Security forces to closely monitor the evolution of gambling-related crimes

Secretary for Security Wong Sio Chak stated today (Monday) in the Legislative Assembly that the security forces under his office will closely monitor the evolution of gambling-related crimes.

“The Judiciary Police will […] improve the functioning of the deployment and inspection mechanism and carry out unannounced raids, with a view to effectively responding to the occurrence of criminal activities or sudden incidents in gaming establishments,” Wong said during his speech before responding to legislator questions over the security sections of the 2022 policy address.

The Secretary added that police forces will continue to use various channels to investigate fake illegal gambling websites or websites suspected of engaging in fraud, as well as prevent and combat cybercrime

At the same time, it will continue to improve the police cooperation mechanism at the regional and international level and will continue to promote, in cooperation with the banking sector and the police in neighboring areas, alert measures to suspend suspicious transactions and urgently suspend value transfers.

In the first nine months of this year, there were 28 per cent more illicit gaming crimes, a total of 67, with kidnapping cases – which usually involve criminal groups holding debtors against their will for the repayment of gaming debts – rising 7 per cent to 31 cases.

There were also 5 cases of setting up illegal gambling websites, three online gambling cases, and 164 fraud cases inside casinos, mostly involving illegal currency exchange.

The Financial Intelligence Office (GIF) will also further increase the sector’s participation in the model of private and public cooperation, carry out specific analyzes of suspicious transactions presented by the financial and gaming sector, disclosing the results in due time to supervisory institutions and the sector, as well as further improving the model for reporting suspicious transactions and comprehensively collecting data to improve risk assessment.

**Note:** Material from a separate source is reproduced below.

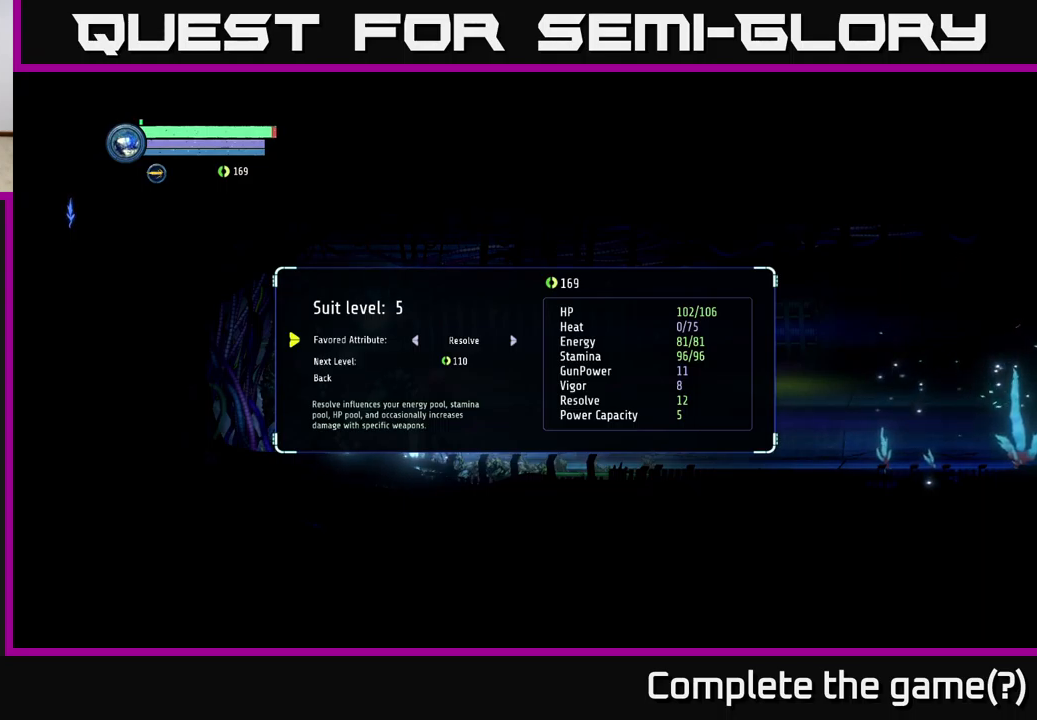
{"buttons": [], "left_stick": "center", "right_stick": "center", "events": []}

In recent years, the Chinese Ministry of Public Security has deployed public security organs across China to work with relevant departments to crack down on cross-border gambling., with the country’s authorities considering that large outflows of capital from the country via cross-border gambling have seriously affected China’s economic security and social stability.

Today, the Supreme People’s Procuratorate held a press conference concerning the current efforts to prevent illegal gambling operations, just one day after a large-scale police operation arrested 11 people, including Suncity CEO Alvin Chau, in Macau.

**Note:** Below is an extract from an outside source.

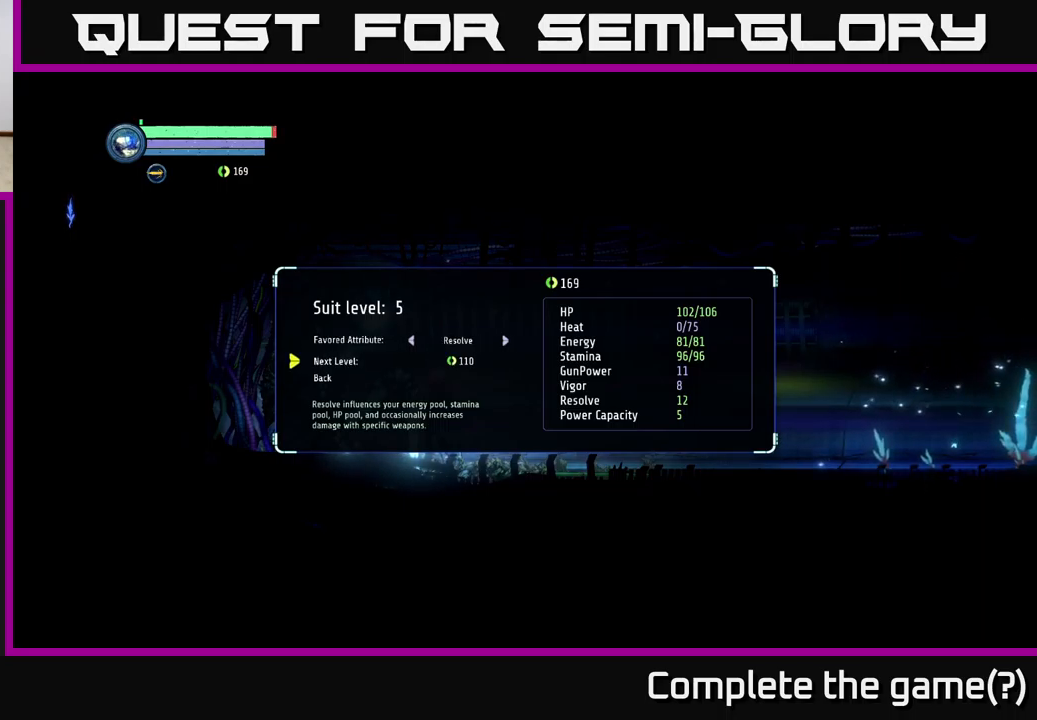
{"buttons": [], "left_stick": "center", "right_stick": "center", "events": [[133, "left_stick", "center"], [183, "left_stick", "up"], [350, "left_stick", "center"]]}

At the press conference, Miao Shengming, Director of the First Prosecutor’s Office of the Supreme People’s Procuratorate, cited data showing that from January to September this year, prosecutors across the country prosecuted 13,329 overseas gaming crimes – either involving overseas locations or Hong Kong and Macau-related crimes – of which 1,376 involved opening illegal casinos.

An amendment to China’s Criminal Law adopted in December 2020 also increased the punishment for the crime of opening casinos, from three years in prison, detention, or surveillance, to five years.

Similarly, if the circumstances are serious, the term of imprisonment between three years and 10 years will be increased to five to ten years.

According to the China Daily, from 2020 to this October, Chinese public security organs had investigated more than 30,000 cross-border gambling cases, arrested more than 160,000 suspects, and shut down more than 5,100 gambling platforms and 3,900 illegal payment platforms and underground banks.